Lowy: We have looked at many opportunities from time to time in our existing markets as well as in potential new markets. Last year, we announced our entry into Brazil and our entry into a major retail development site in Milan.
We will continue to assess new opportunities globally as well as continue to reinvest in our existing portfolio through our A$11 billion future development/redevelopment pipeline.
REIT: The Westfield Stratford City mall in London, which is situated essentially next door to Olympic Park, site of the 2012 Summer Olympics events, is one of the more ambitious retail projects to come online in recent memory. It represents something of a departure from the traditional shopping experience in the United Kingdom. What made a development of this scale an appealing proposition for Westfield?
Lowy: Stratford City followed on from our success in developing and operating Westfield London on the west side of the city. Our business strategy is to develop iconic, world-class centers in major world markets, as we believe that these sorts of retail assets create substantial franchise value, trade strongly for the retailers occupying space, are appealing to the consumer and are better placed competitively.
We saw a major opportunity to develop this style of iconic mall space in London, particularly at Westfield London. With the major investment the U.K. government has made in infrastructure on the east side of the city, together with the relative undersupply of quality retail space there, we saw Stratford as also providing a key opportunity for an iconic mall in Westfield Stratford City.
REIT: One of the major disruptions in the retail business has been the rise of e-commerce and online retailing? How has this impacted Westfield’s strategy and operations?
Lowy: Our business has faced a number of external competitive threats and pressures over the five decades we have been in this business. Our focus has been to create major retail shopping destinations with strong franchise characteristics and, in particular, retail space that is highly productive for our retail customers.
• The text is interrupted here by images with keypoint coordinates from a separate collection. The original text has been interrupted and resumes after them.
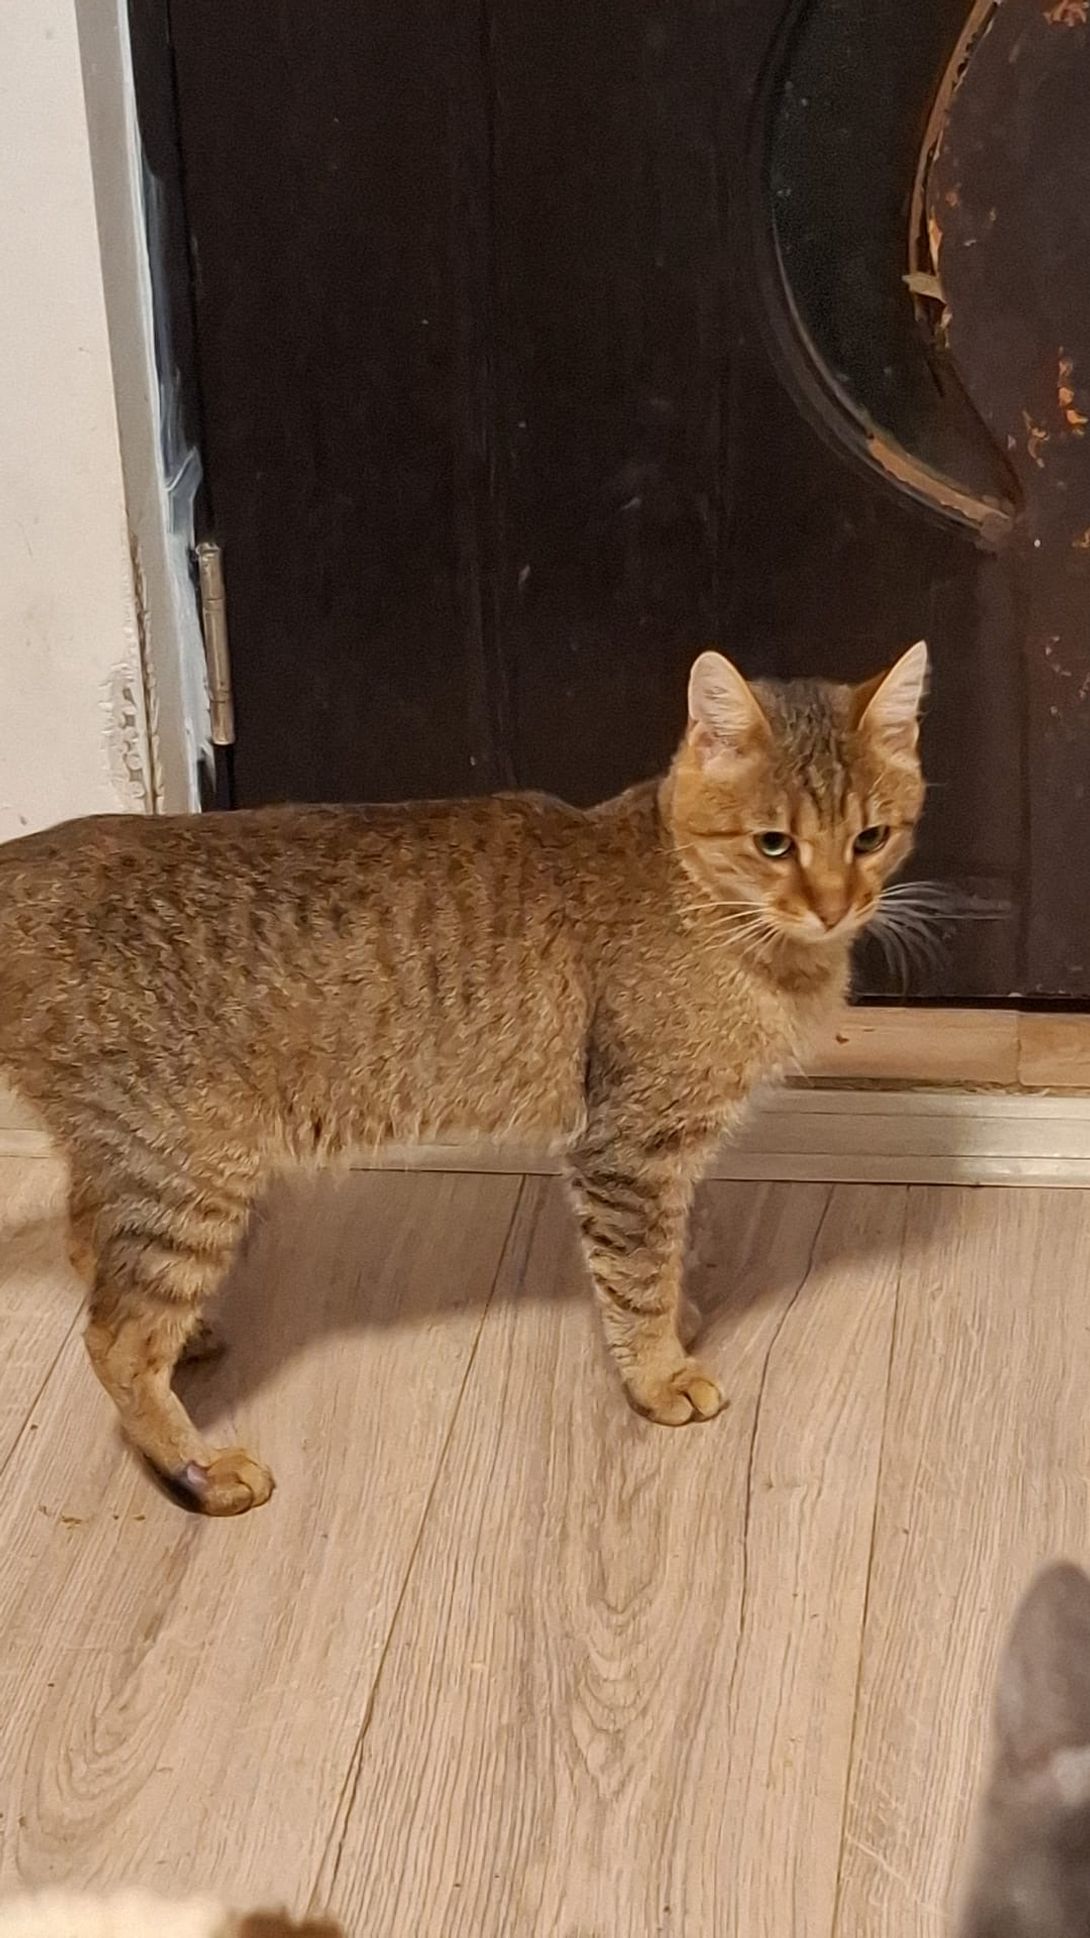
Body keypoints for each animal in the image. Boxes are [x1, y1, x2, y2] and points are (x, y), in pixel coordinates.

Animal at [0, 642, 927, 1514]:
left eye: (870, 838)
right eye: (775, 844)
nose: (836, 905)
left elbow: (660, 1263)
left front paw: (676, 1324)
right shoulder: (629, 1152)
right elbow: (639, 1274)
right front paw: (661, 1373)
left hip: (140, 1164)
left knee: (91, 1251)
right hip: (188, 1175)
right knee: (115, 1339)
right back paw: (197, 1467)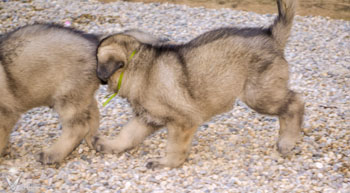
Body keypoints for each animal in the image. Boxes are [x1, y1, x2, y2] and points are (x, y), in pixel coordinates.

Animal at [0, 23, 101, 164]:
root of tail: (94, 42)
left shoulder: (6, 113)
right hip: (81, 95)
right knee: (93, 116)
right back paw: (95, 141)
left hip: (67, 98)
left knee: (78, 128)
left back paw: (52, 154)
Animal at [93, 0, 304, 169]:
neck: (141, 69)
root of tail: (272, 36)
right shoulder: (146, 118)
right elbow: (128, 134)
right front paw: (111, 145)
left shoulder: (182, 122)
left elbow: (174, 147)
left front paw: (167, 163)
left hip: (258, 94)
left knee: (295, 102)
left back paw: (287, 141)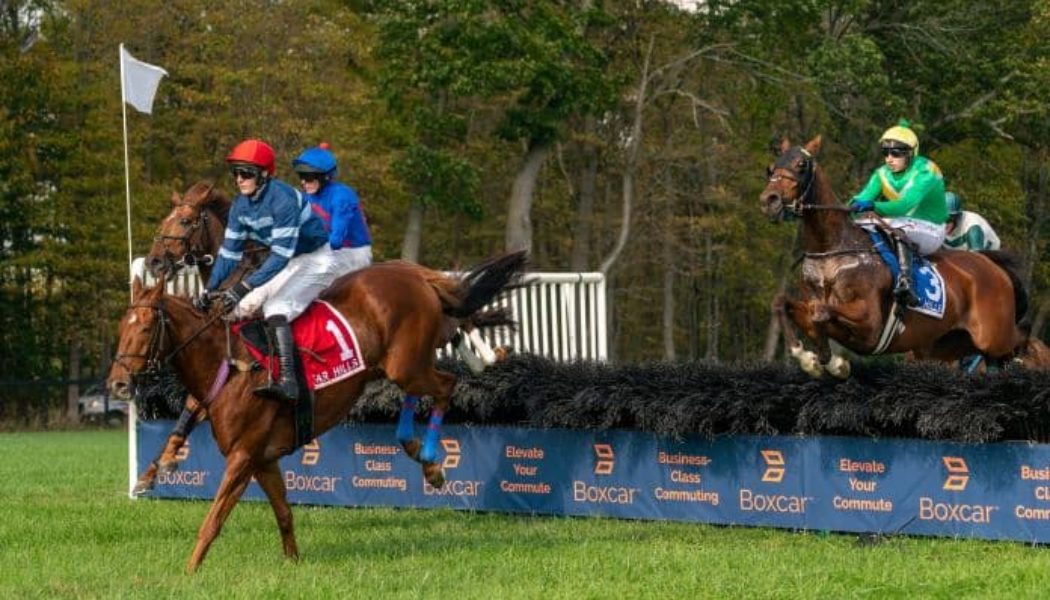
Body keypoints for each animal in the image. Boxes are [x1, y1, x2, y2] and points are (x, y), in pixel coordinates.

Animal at [108, 250, 527, 572]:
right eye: (121, 326)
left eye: (145, 327)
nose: (117, 384)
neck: (229, 366)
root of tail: (412, 272)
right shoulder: (263, 459)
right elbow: (283, 513)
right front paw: (293, 563)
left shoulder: (243, 456)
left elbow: (213, 520)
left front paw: (190, 571)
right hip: (404, 363)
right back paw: (418, 450)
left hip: (406, 364)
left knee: (447, 385)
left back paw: (430, 460)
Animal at [759, 135, 1028, 378]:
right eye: (771, 167)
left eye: (801, 165)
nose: (768, 201)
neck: (832, 251)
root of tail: (993, 265)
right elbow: (785, 304)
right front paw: (812, 359)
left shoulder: (870, 324)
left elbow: (820, 312)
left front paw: (829, 360)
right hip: (944, 344)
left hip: (993, 336)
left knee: (1017, 344)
We see e-commerce as both a challenge and an opportunity. We continue to focus on strengthening the franchise of our physical assets through our investment in better quality assets with high retailer productivity and the investment in the redevelopment of our portfolio.
We are also involved in the e-commerce space in terms of leveraging the technology to drive consumers to our malls, improve the consumer experience and deliver efficiencies to our retailers. In addition, we are focused on developing strategies that will allow us to participate in online retail in addition to our bricks-and-mortar retail presence. While e-commerce is no doubt a competitive force in today’s retail landscape, the technology has also created opportunities for malls and retailers to build stronger relationships with consumers.
REIT: If you could sum up the Westfield customer experience in one word, what would it be (and why)?
Lowy: Excitement. We are creating environments where the consumer wants to spend time – be it shopping time, leisure time, social time, etc. In order to do so, the consumer needs to be excited to be in our malls.